▸ ACTIVITY: Return the lines of the listing below exactly as they appear, beginning at the one with "teapot: present [388,211,456,270]" and stopping after the one with "vase: present [288,223,334,304]"; do not include pictures.

▸ EXERCISE MATERIALS:
################
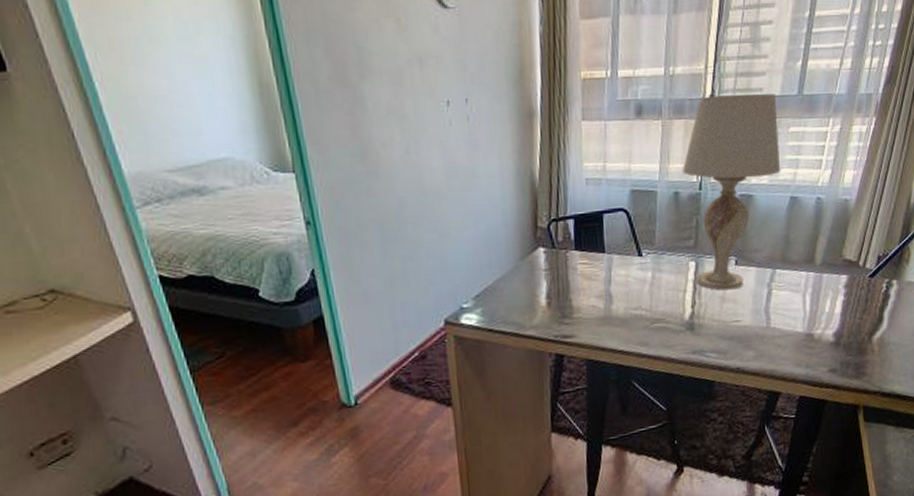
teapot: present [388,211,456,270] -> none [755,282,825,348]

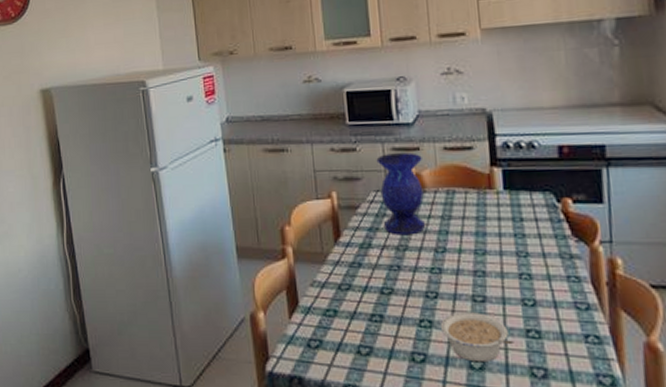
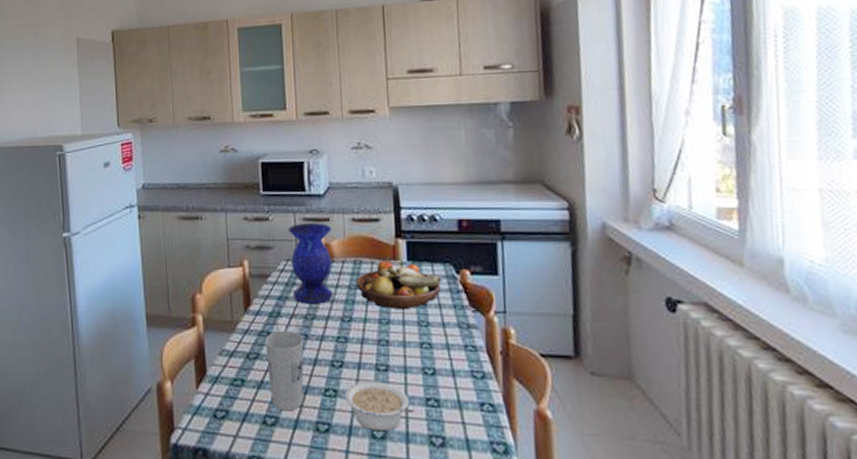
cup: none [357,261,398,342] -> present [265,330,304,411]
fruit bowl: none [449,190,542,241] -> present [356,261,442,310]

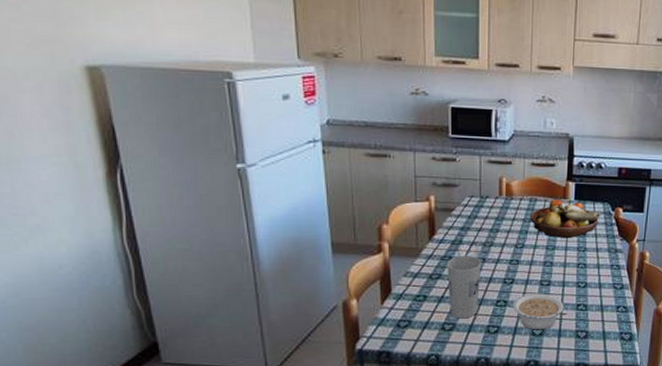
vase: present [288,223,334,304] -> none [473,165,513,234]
################
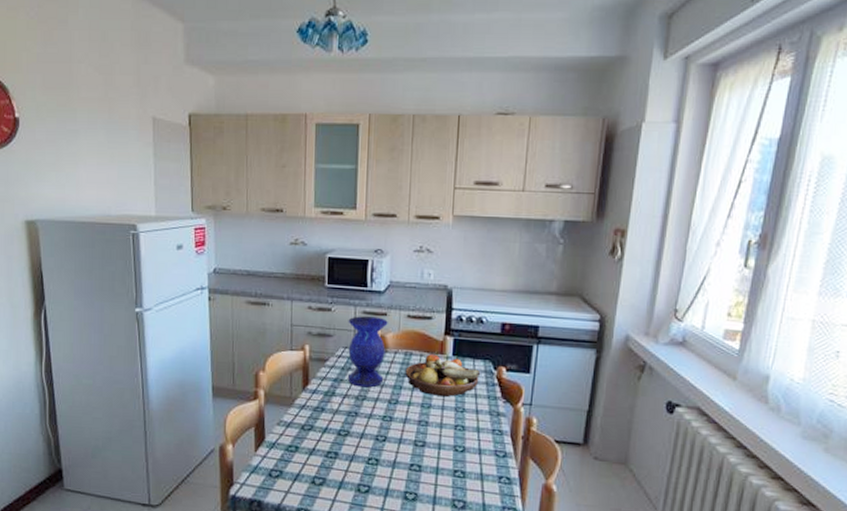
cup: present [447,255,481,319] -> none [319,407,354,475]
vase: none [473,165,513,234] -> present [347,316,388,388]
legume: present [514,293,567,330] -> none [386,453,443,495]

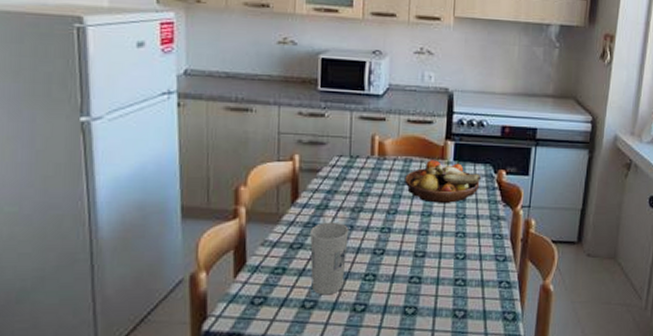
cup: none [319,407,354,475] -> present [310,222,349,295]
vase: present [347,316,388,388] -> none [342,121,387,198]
################
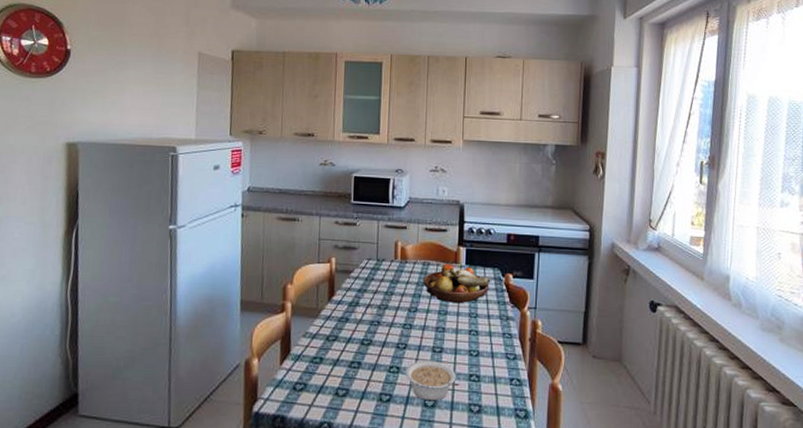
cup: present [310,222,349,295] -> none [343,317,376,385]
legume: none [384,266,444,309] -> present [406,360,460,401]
################
▸ REPLY TO THE TASK:
teapot: present [388,211,456,270] -> none [755,282,825,348]

cup: none [357,261,398,342] -> present [265,330,304,411]
fruit bowl: none [449,190,542,241] -> present [356,261,442,310]

vase: present [288,223,334,304] -> none [473,165,513,234]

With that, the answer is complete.